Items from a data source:
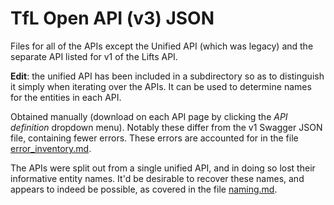 # TfL Open API (v3) JSON

Files for all of the APIs except 
the Unified API (which was legacy)
and the separate API listed for v1 of the Lifts API.

**Edit**: the unified API has been included in a subdirectory so as to distinguish it simply when
iterating over the APIs. It can be used to determine names for the entities in each API.

Obtained manually (download on each API page by clicking the _API definition_ dropdown menu).
Notably these differ from the v1 Swagger JSON file, containing fewer errors.
These errors are accounted for in the file [error_inventory.md](error_inventory.md).

The APIs were split out from a single unified API,
and in doing so lost their informative entity names.
It'd be desirable to recover these names, and appears to indeed be possible,
as covered in the file [naming.md](naming.md).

## Request
Would you copy all lines in the records where the string "names" appears?

## Task response
iterating over the APIs. It can be used to determine names for the entities in each API.
and in doing so lost their informative entity names.
It'd be desirable to recover these names, and appears to indeed be possible,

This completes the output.